Not in any troubling sense, but in the quietly significant way that an object carries its original home with it, regardless of where it ends up. The font was not made for this building. It came from somewhere else entirely, and that displacement is what makes it worth pausing over.
According to research cited by Healy in 1975, the font originated at Kill of the Grange, a site whose name points to an early ecclesiastical settlement. "Kill" derives from the Irish "cill", meaning a church or monastic cell, and Kill of the Grange was one of the small parish churches that once served the coastal hinterland south of Dublin. Stone fonts, used in Christian practice for the ritual of baptism, were often among the most durable furnishings of early and medieval churches, and they sometimes outlasted the buildings they were made for by centuries. When a church fell into ruin or disuse, its font might be moved to a working parish nearby rather than left to the elements. That appears to be what happened here.
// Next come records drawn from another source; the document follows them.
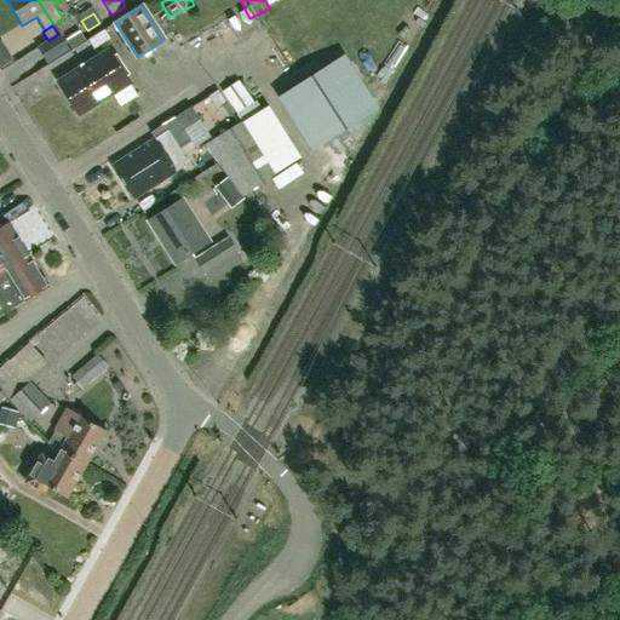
[(103,30),(87,40),(93,49),(109,39),(103,30)]
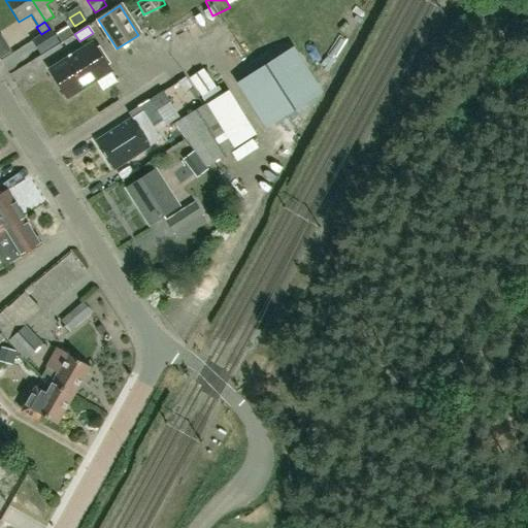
[(53,32),(60,42),(67,37),(60,27),(53,32)]
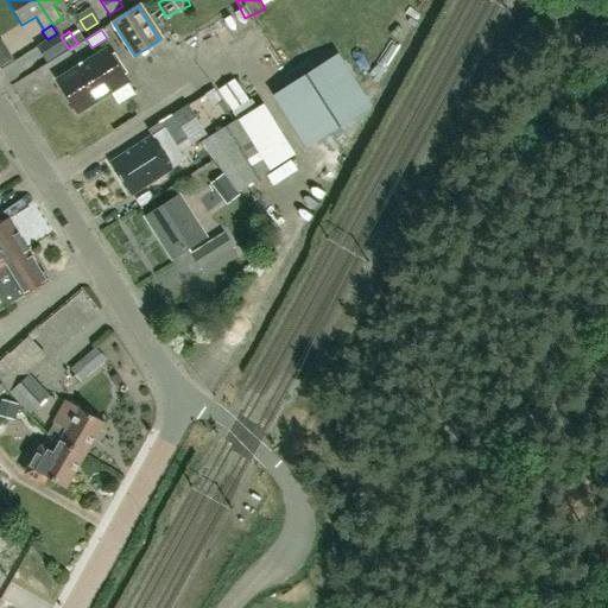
[(42,64),(68,49),(57,33),(32,49),(42,64)]
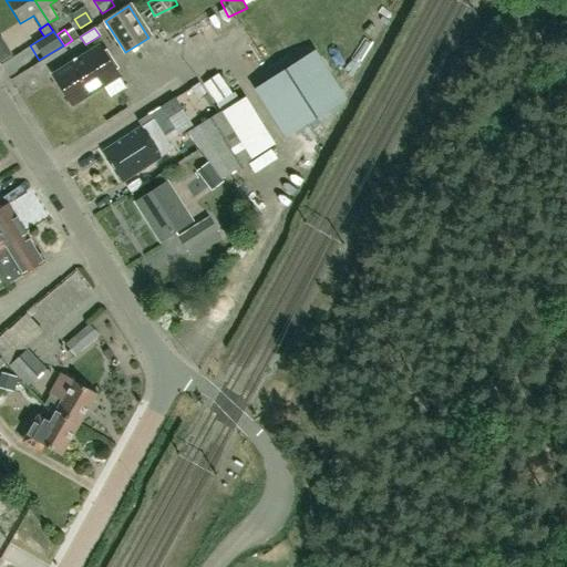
[(99,47),(53,75),(70,102),(85,91),(89,96),(103,86),(111,99),(126,89),(99,47)]
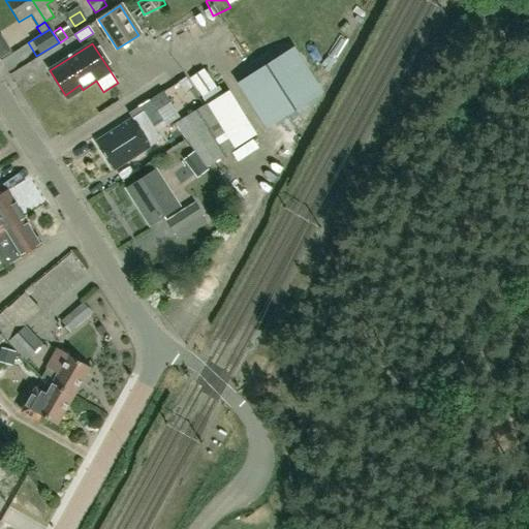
[(315,90),(282,47),(236,83),(269,125),(315,90)]
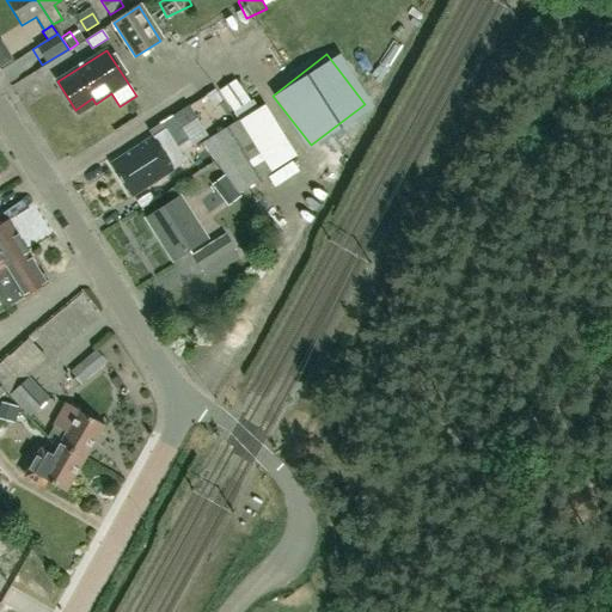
[(219,91),(233,112),(250,101),(236,80),(219,91)]
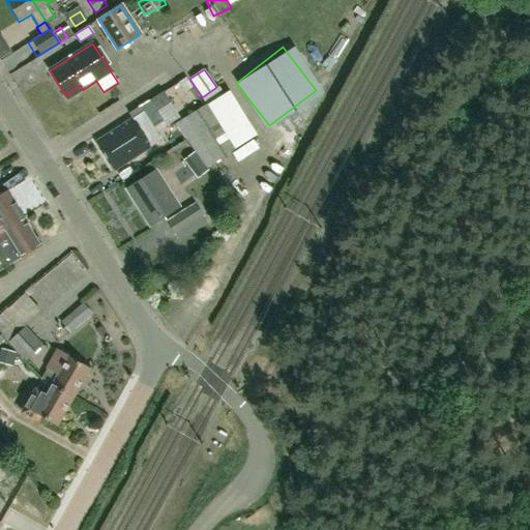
[(189,88),(183,79),(176,84),(182,93),(189,88)]
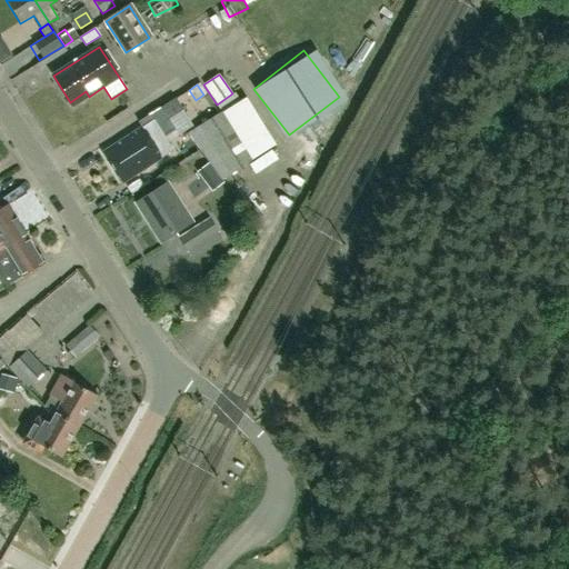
[(142,129),(103,155),(122,183),(173,150),(168,142),(163,133),(172,127),(168,120),(183,110),(176,99),(148,116),(152,121),(142,128),(142,129)]
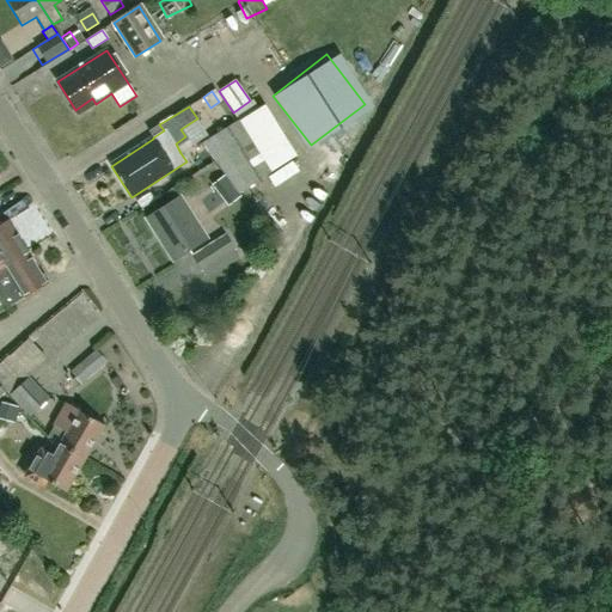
[(237,121),(202,144),(238,191),(269,172),(237,121)]
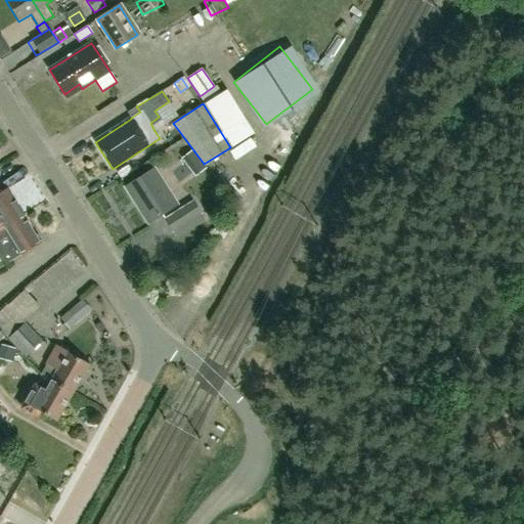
[(114,171),(119,178),(135,167),(133,165),(127,169),(124,164),(114,171)]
The font was relocated to Deansgrange, where it has remained, a survivor from one community of worship preserved within another. The compilation of this record by Geraldine Stout and Padraig Clancy, uploaded in May 2018, places it within a broader effort to document displaced and overlooked ecclesiastical objects across the Irish landscape.
Deansgrange Church of Ireland stands in the south Dublin suburb of Deansgrange, not far from the large Victorian cemetery of the same name. The church itself is relatively modest and not always open outside of services, so it is worth checking locally before making a specific visit. If you do get inside, the font rewards a close look; the interest lies less in spectacle than in the quiet fact of its survival and its journey from Kill of the Grange to its present resting place.